Enterprise Software

Workplace discrimination charges hit all-time high in 2010

The EEOC said a record number of people filed lawsuits against private employers last year. What is responsible for the increase?

According to legal experts, anytime the economy gets shaky, the number of discrimination charges against private employers spikes. However, even seasoned HR pros were surprised by last year's numbers: The number of charges filed with the EEOC rose to nearly 100,000, up 7% from the year-earlier period and 21% from fiscal 2007.

Some think that this spike says less about increasing discrimination in the workplace than about renewed efforts by the EEOC to educate people about what constitutes discrimination and how to exercise their rights.

Also there was such a high number of layoffs last year that you can expect more lawsuits claiming unlawful firings.

Another interesting note is that last year, the number of accusations of employer retaliation (retaliation against an employee for complaining internally or with the EEOC) outnumbered racial-discrimination charges for the first time since the EEOC started operating in 1965. Retaliation lawsuits tend to fare better with juries (are easier to prove) and get higher settlements.

The EEOC said it collected more than $404 million from employers on behalf of employees, its highest annual total ever.

About

Toni Bowers is Managing Editor of TechRepublic and is the award-winning blogger of the Career Management blog. She has edited newsletters, books, and web sites pertaining to software, IT career, and IT management issues.

39 comments
jfaletra
jfaletra

Has anyone considered that a discrimination suit is part of the game in a bad economy? Those that get laid off tend to look for some way to pad the severence.

rfwalsh1r
rfwalsh1r

Try getting an IT position at 60+ years of age - toss out all of your degrees and experience, your current and up to date skills and certifications, and go get that minimum wage poition at Wal-Mart. Technical skill shortage in the US???? Boomers are all retired??? (albeit "INVOLUNTARILY") -- Welcome "H1B" techies to save the day and take our jobs away!!!!

## Given data
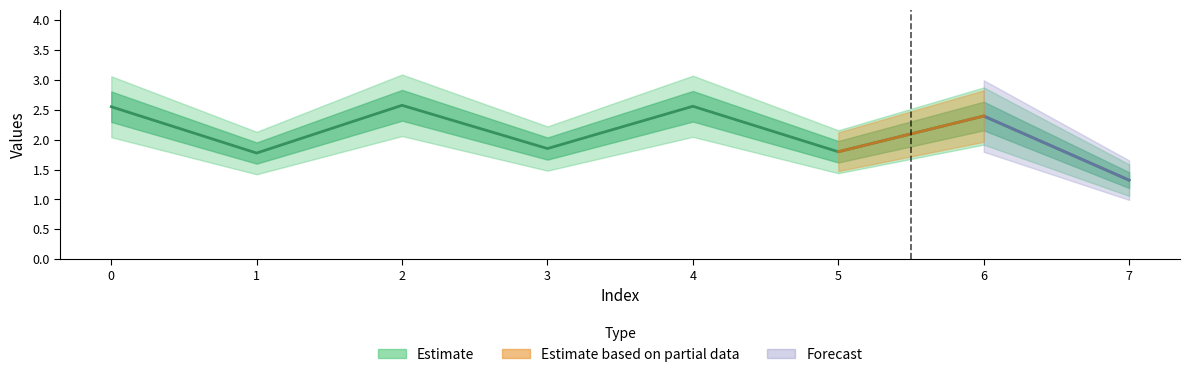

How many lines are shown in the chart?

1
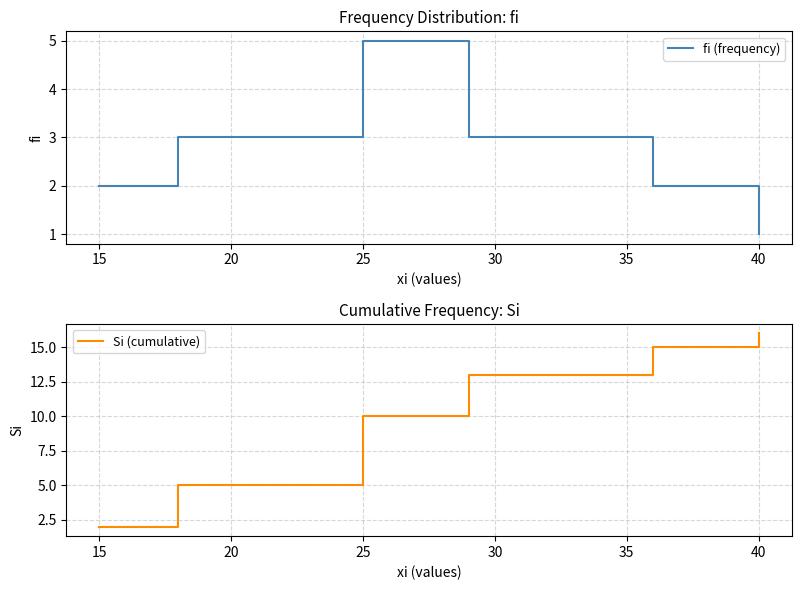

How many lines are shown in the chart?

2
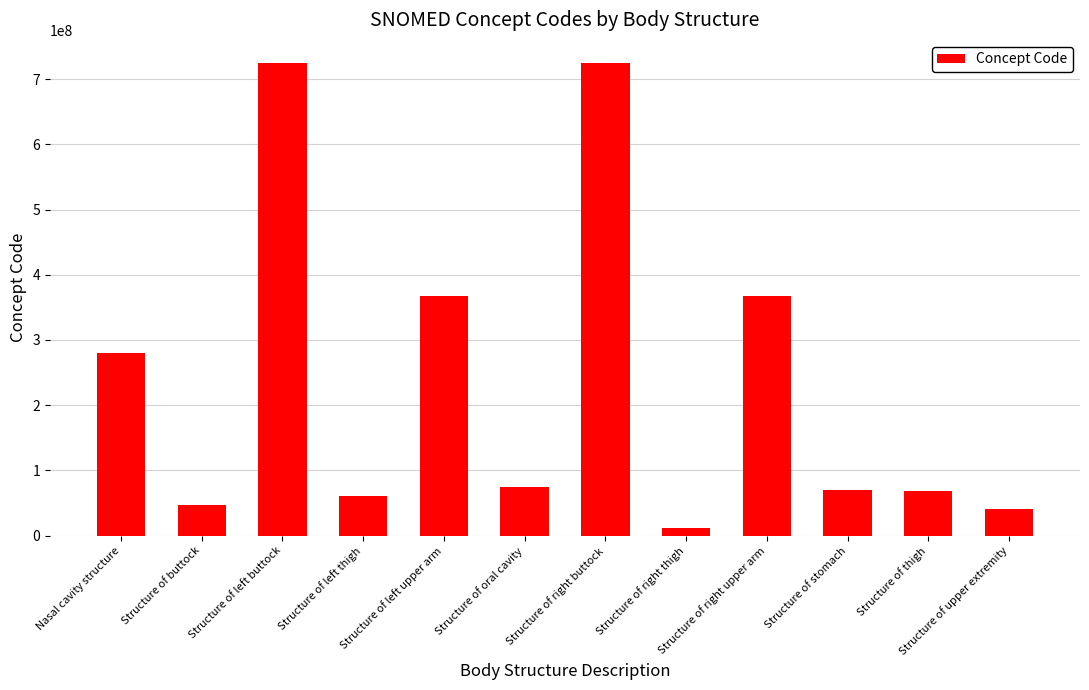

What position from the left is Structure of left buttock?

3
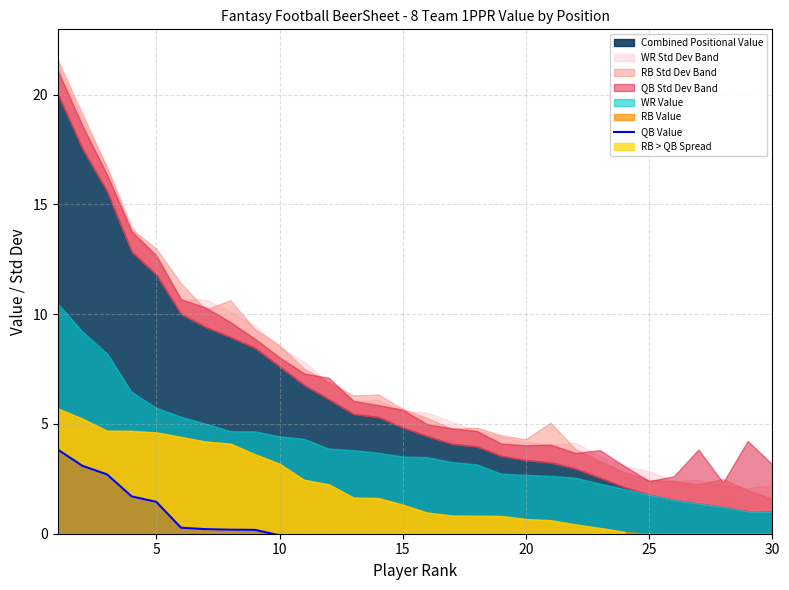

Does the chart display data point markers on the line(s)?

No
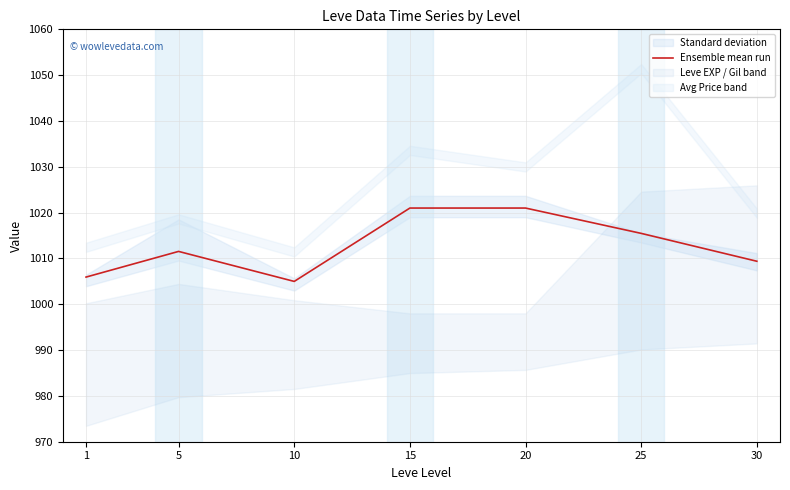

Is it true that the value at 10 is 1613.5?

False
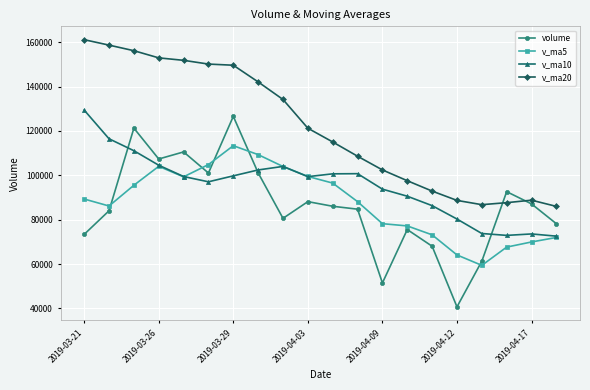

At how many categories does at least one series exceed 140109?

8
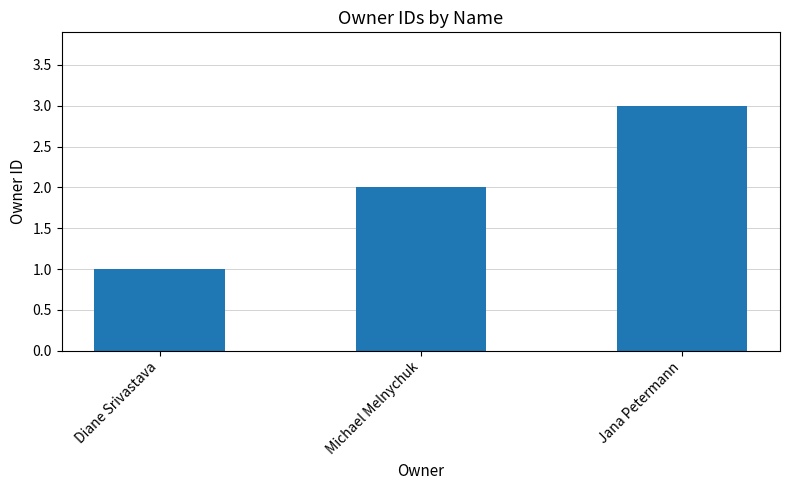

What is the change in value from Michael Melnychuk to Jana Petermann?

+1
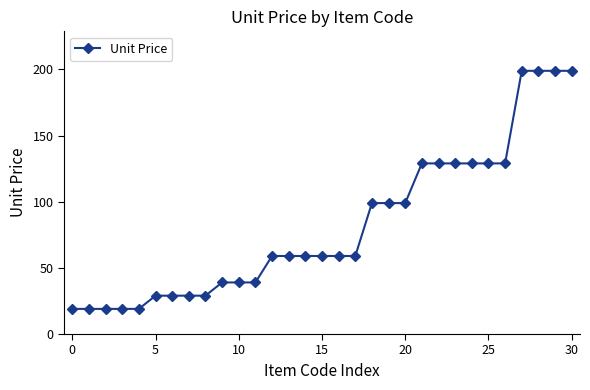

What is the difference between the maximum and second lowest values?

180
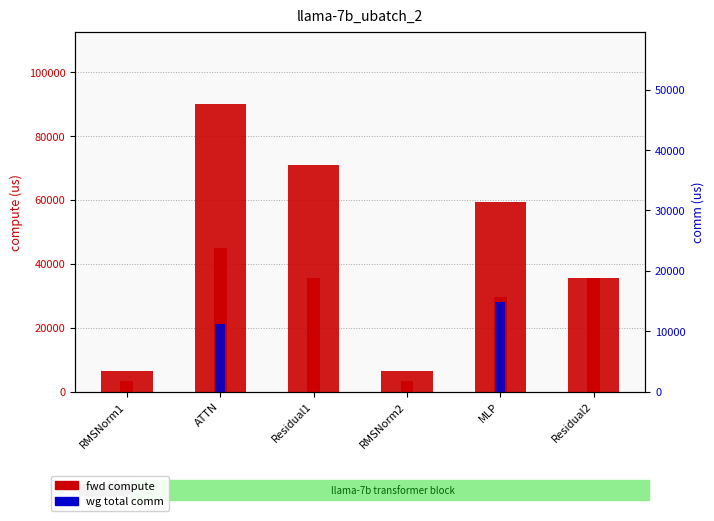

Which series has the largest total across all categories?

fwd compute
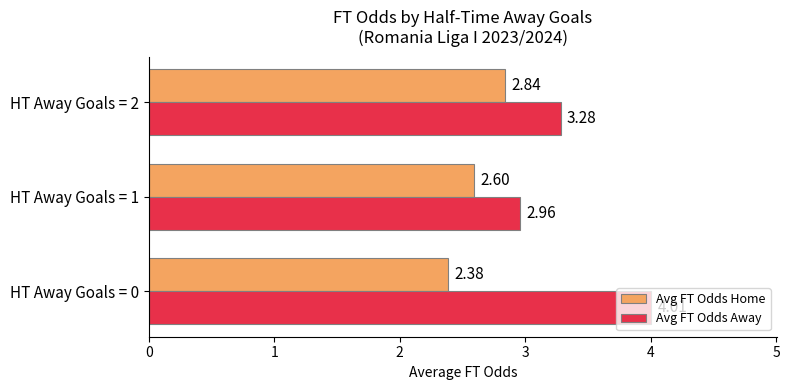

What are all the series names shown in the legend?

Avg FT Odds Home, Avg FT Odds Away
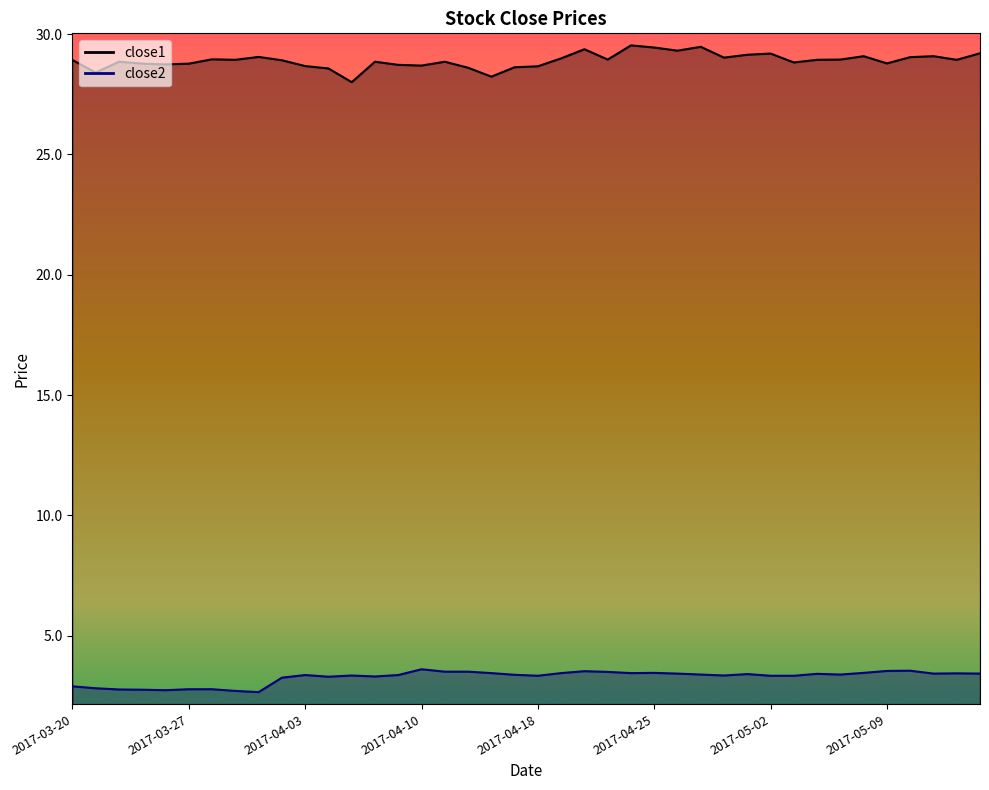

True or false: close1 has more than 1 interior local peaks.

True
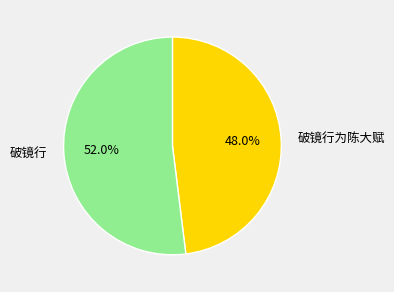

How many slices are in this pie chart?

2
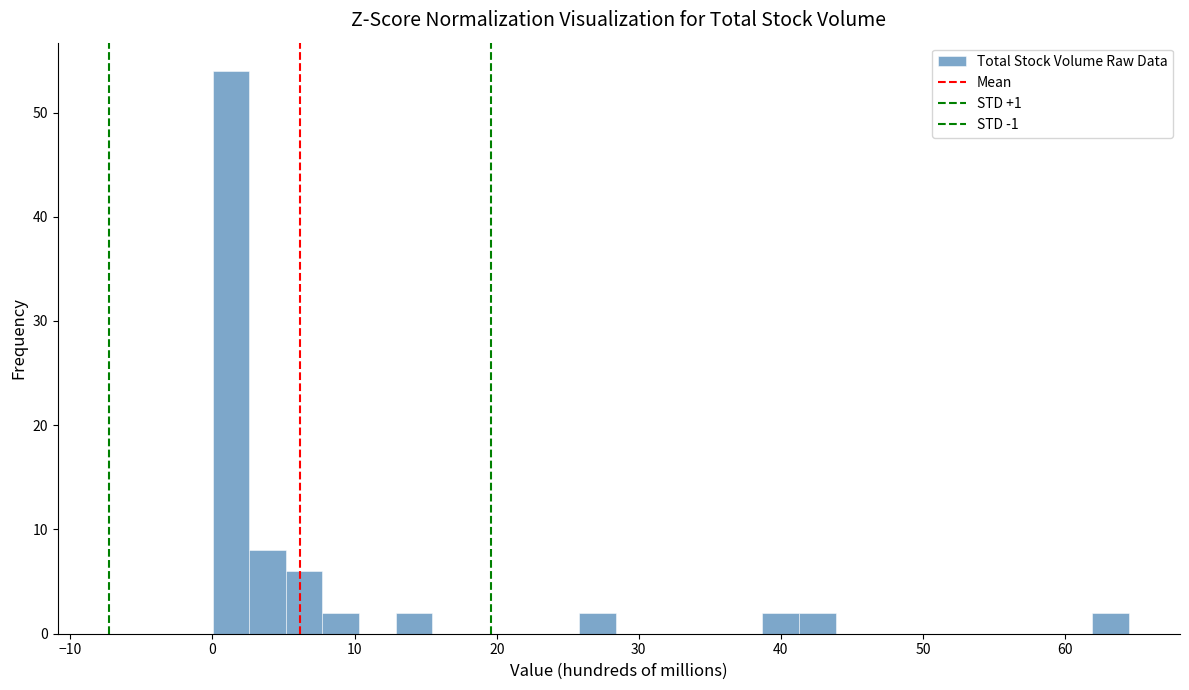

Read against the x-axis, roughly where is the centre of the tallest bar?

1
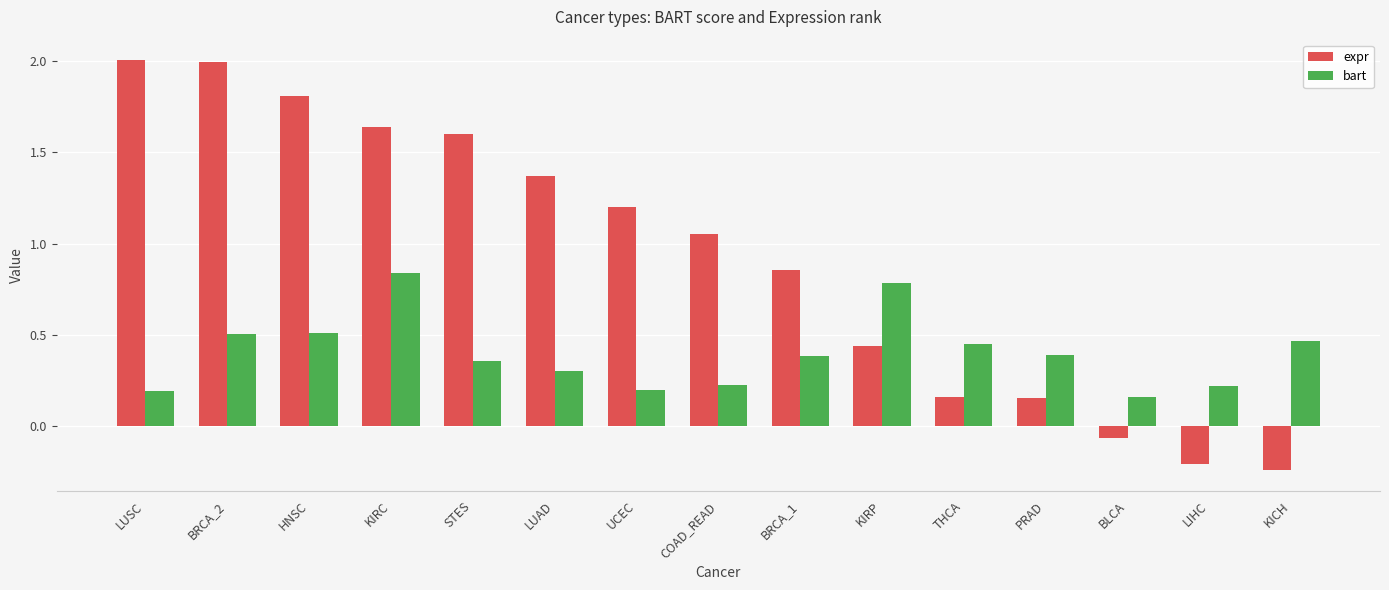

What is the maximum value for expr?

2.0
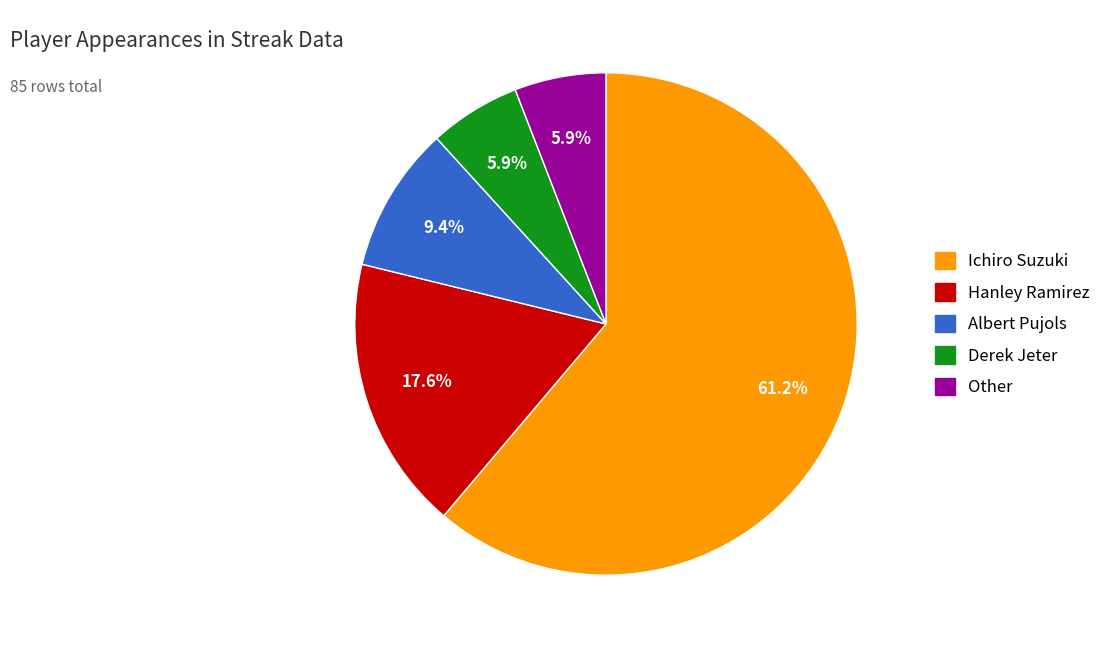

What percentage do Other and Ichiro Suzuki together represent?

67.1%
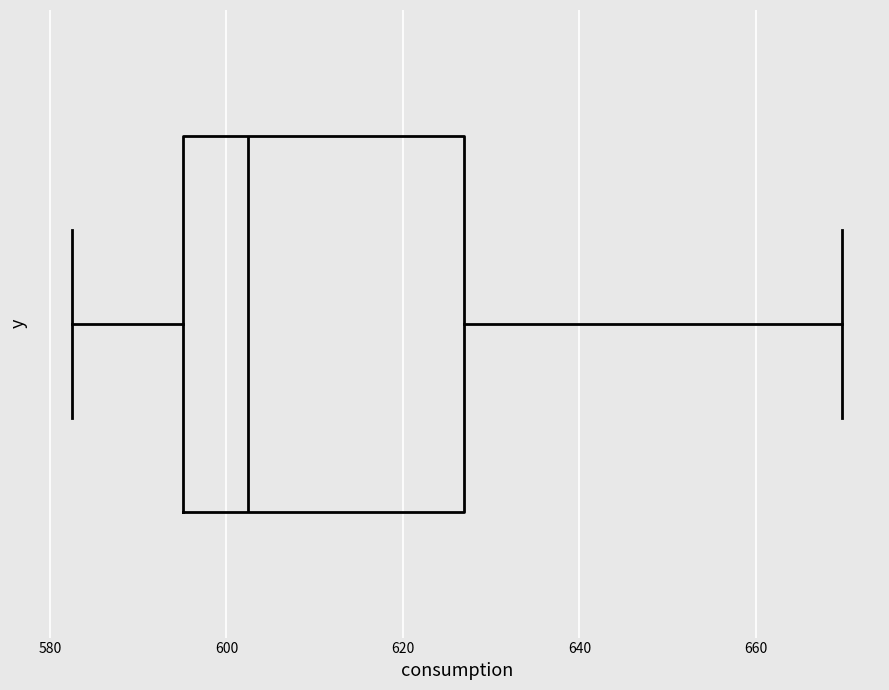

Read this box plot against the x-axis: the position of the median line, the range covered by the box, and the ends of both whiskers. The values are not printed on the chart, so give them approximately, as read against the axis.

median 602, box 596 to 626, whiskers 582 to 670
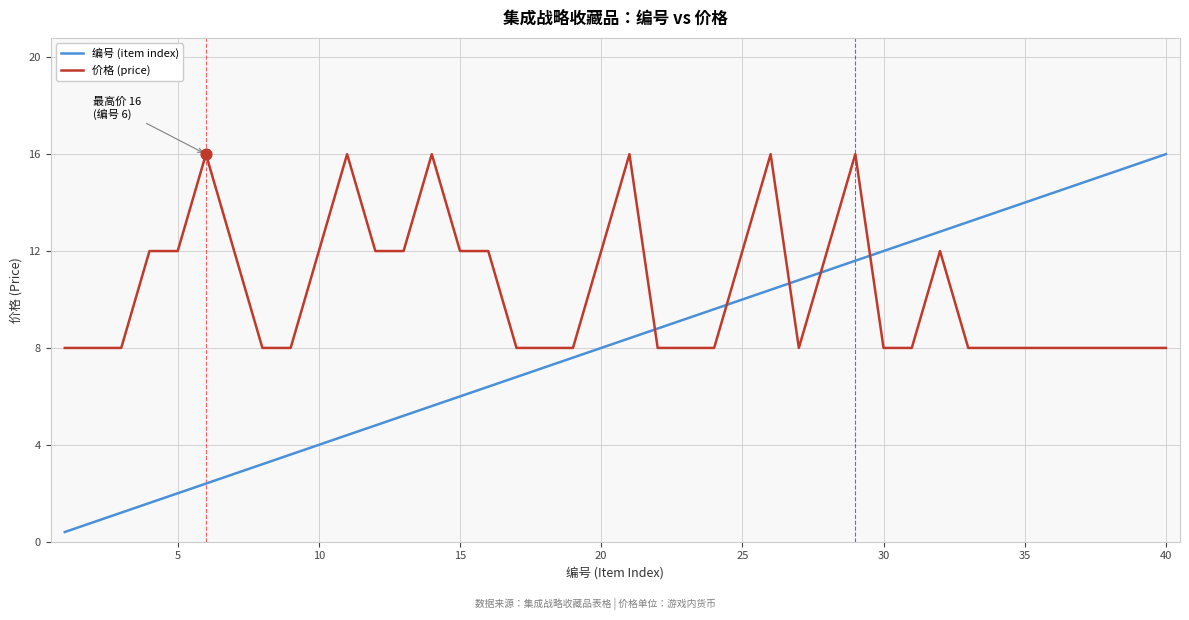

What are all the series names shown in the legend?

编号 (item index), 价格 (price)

## Task details
Answer these questions about the article on workplace discrimination charges:
1. By what percentage did charges filed with the EEOC rise from the year-earlier period?
2. In what year did the EEOC start operating?
3. How much did the EEOC collect from employers on behalf of employees?
The records above were drawn from a source unrelated to the article.

## Response below
1. 7%
2. 1965
3. More than $404 million